The reply should contain all the data below, repeated exactly, and none of the images.

[Data extract Boundary: Start]

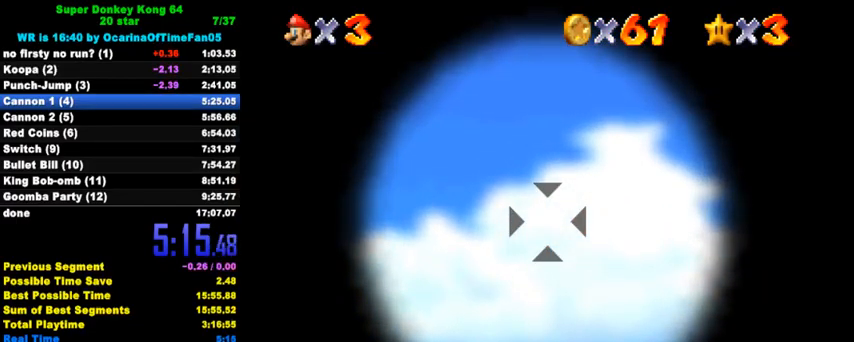
Gameplay with keyboard; each line is a JSON object with the keys held at the frame after it. "events" lists presses ("down") and releases ("up") of "a", "c", "ctrl", "d", "down", "left", "return", "right", "s", "shift", "up", "w", "x" and "y" between this image and that frame as [ms after this image, input, new state], when the widget could be followed in between. No other keys are recorded. Mouse input is not recorded.
{"keys": [], "events": [[367, "shift", "down"], [500, "shift", "up"]]}
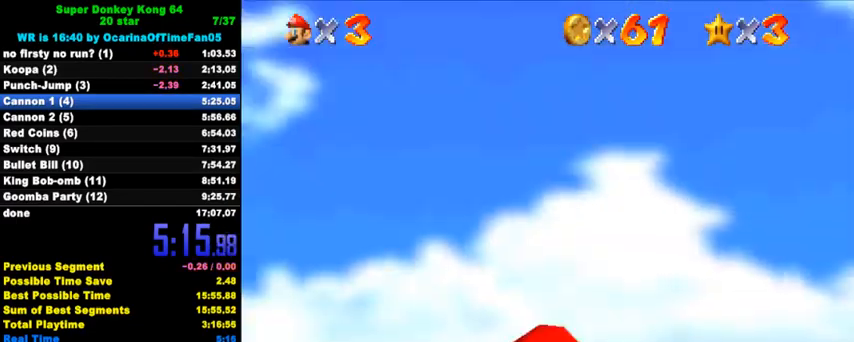
{"keys": ["up"], "events": [[133, "up", "down"]]}
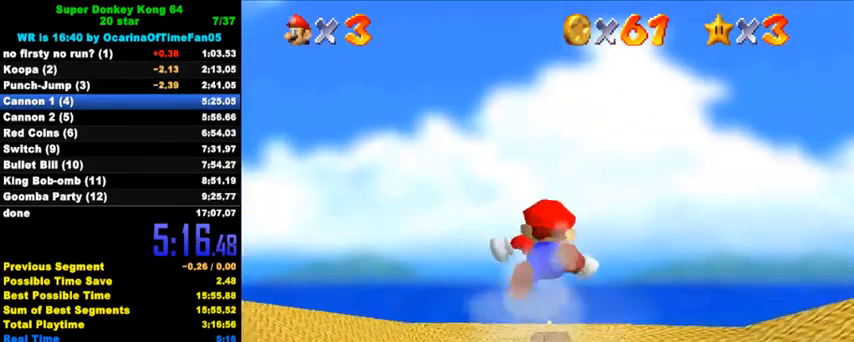
{"keys": ["up"], "events": []}
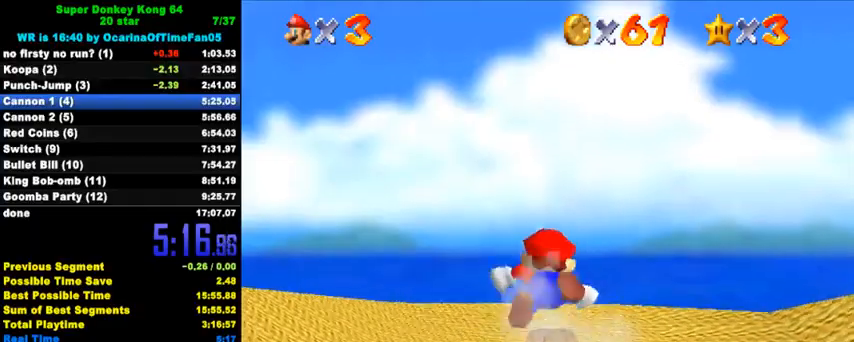
{"keys": ["up"], "events": [[433, "shift", "down"], [467, "shift", "up"]]}
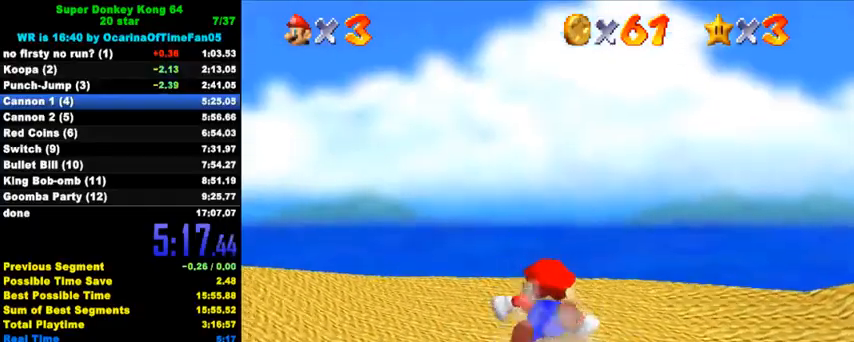
{"keys": ["right", "up"], "events": [[300, "right", "down"]]}
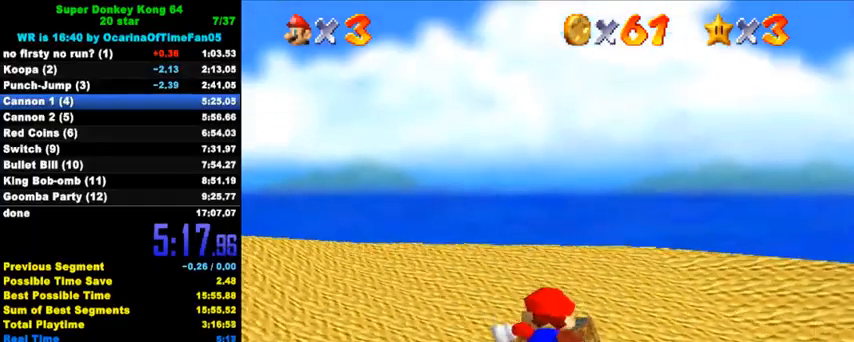
{"keys": ["right", "up"], "events": [[367, "ctrl", "down"], [367, "shift", "down"], [500, "ctrl", "up"], [500, "shift", "up"]]}
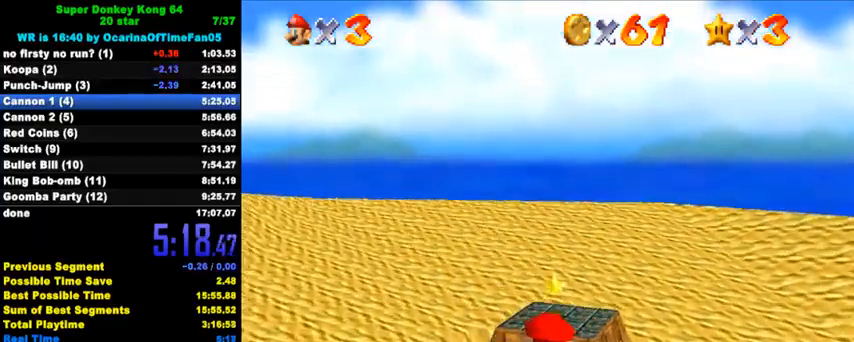
{"keys": ["ctrl", "down", "shift"], "events": [[33, "up", "up"], [67, "ctrl", "down"], [67, "shift", "down"], [200, "ctrl", "up"], [200, "shift", "up"], [267, "ctrl", "down"], [267, "shift", "down"], [300, "down", "down"], [367, "ctrl", "up"], [367, "shift", "up"], [467, "ctrl", "down"], [467, "right", "up"], [467, "shift", "down"]]}
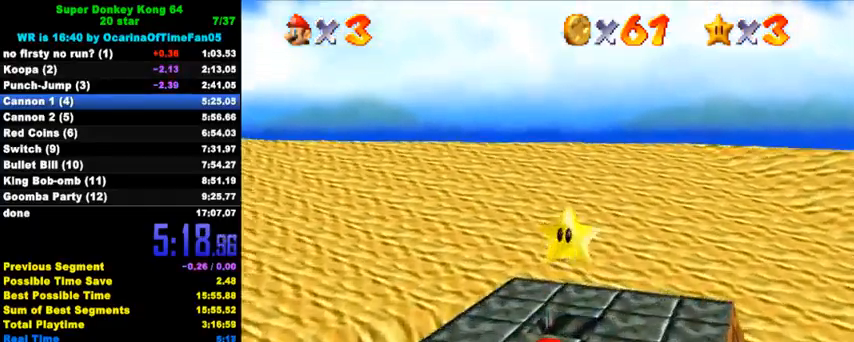
{"keys": ["down"], "events": [[33, "ctrl", "up"], [33, "shift", "up"], [100, "ctrl", "down"], [100, "shift", "down"], [167, "ctrl", "up"], [167, "shift", "up"], [233, "ctrl", "down"], [233, "shift", "down"], [300, "ctrl", "up"], [300, "shift", "up"], [333, "ctrl", "down"], [333, "shift", "down"], [467, "ctrl", "up"], [467, "shift", "up"]]}
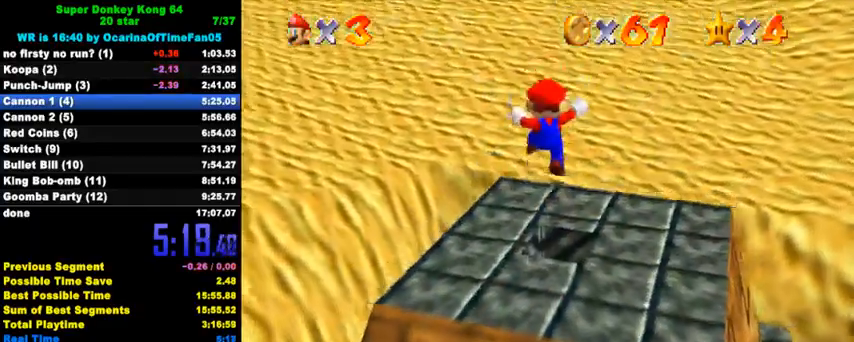
{"keys": [], "events": [[167, "down", "up"]]}
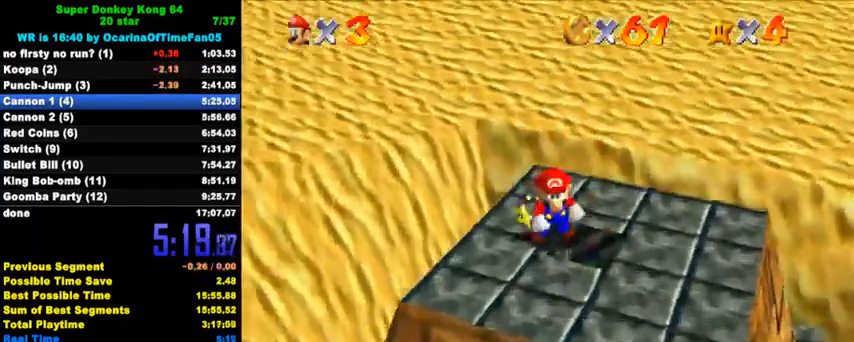
{"keys": ["right", "shift"], "events": [[433, "shift", "down"], [500, "right", "down"]]}
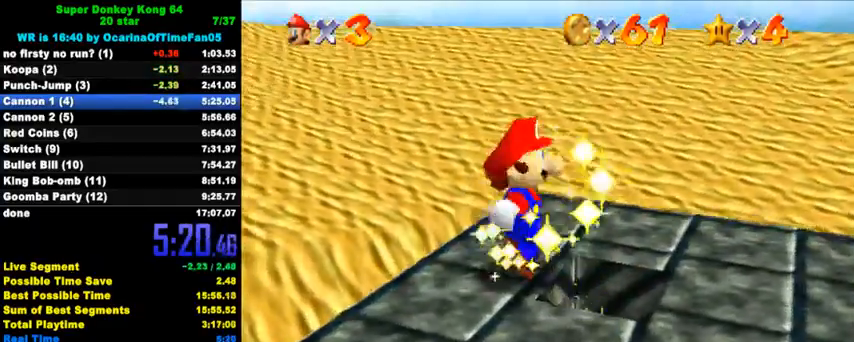
{"keys": ["right", "shift"], "events": [[33, "shift", "up"], [133, "shift", "down"], [233, "shift", "up"], [300, "shift", "down"], [400, "shift", "up"], [500, "shift", "down"]]}
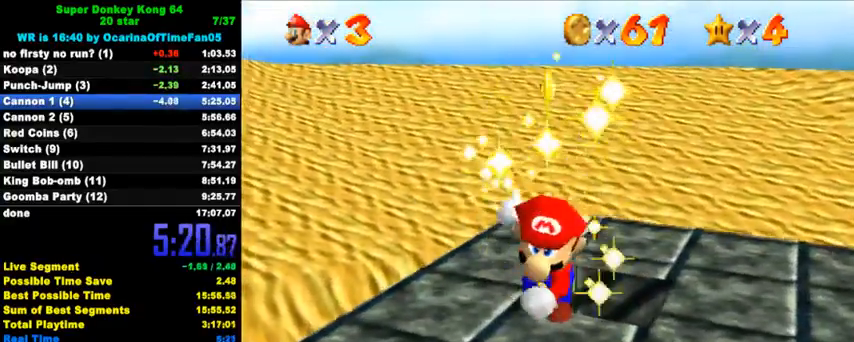
{"keys": ["right", "shift"], "events": [[100, "shift", "up"], [167, "shift", "down"], [267, "shift", "up"], [333, "shift", "down"], [400, "shift", "up"], [500, "shift", "down"]]}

[Data extract Boundary: End]

§ **Response**
Gameplay with keyboard; each line is a JSON object with the keys held at the frame after it. "events" lists presses ("down") and releases ("up") of "a", "c", "ctrl", "d", "down", "left", "return", "right", "s", "shift", "up", "w", "x" and "y" between this image and that frame as [ms after this image, input, new state], when the widget could be followed in between. No other keys are recorded. Mouse input is not recorded.
{"keys": [], "events": [[367, "shift", "down"], [500, "shift", "up"]]}
{"keys": ["up"], "events": [[133, "up", "down"]]}
{"keys": ["up"], "events": []}
{"keys": ["up"], "events": [[433, "shift", "down"], [467, "shift", "up"]]}
{"keys": ["right", "up"], "events": [[300, "right", "down"]]}
{"keys": ["right", "up"], "events": [[367, "ctrl", "down"], [367, "shift", "down"], [500, "ctrl", "up"], [500, "shift", "up"]]}
{"keys": ["ctrl", "down", "shift"], "events": [[33, "up", "up"], [67, "ctrl", "down"], [67, "shift", "down"], [200, "ctrl", "up"], [200, "shift", "up"], [267, "ctrl", "down"], [267, "shift", "down"], [300, "down", "down"], [367, "ctrl", "up"], [367, "shift", "up"], [467, "ctrl", "down"], [467, "right", "up"], [467, "shift", "down"]]}
{"keys": ["down"], "events": [[33, "ctrl", "up"], [33, "shift", "up"], [100, "ctrl", "down"], [100, "shift", "down"], [167, "ctrl", "up"], [167, "shift", "up"], [233, "ctrl", "down"], [233, "shift", "down"], [300, "ctrl", "up"], [300, "shift", "up"], [333, "ctrl", "down"], [333, "shift", "down"], [467, "ctrl", "up"], [467, "shift", "up"]]}
{"keys": [], "events": [[167, "down", "up"]]}
{"keys": ["right", "shift"], "events": [[433, "shift", "down"], [500, "right", "down"]]}
{"keys": ["right", "shift"], "events": [[33, "shift", "up"], [133, "shift", "down"], [233, "shift", "up"], [300, "shift", "down"], [400, "shift", "up"], [500, "shift", "down"]]}
{"keys": ["right", "shift"], "events": [[100, "shift", "up"], [167, "shift", "down"], [267, "shift", "up"], [333, "shift", "down"], [400, "shift", "up"], [500, "shift", "down"]]}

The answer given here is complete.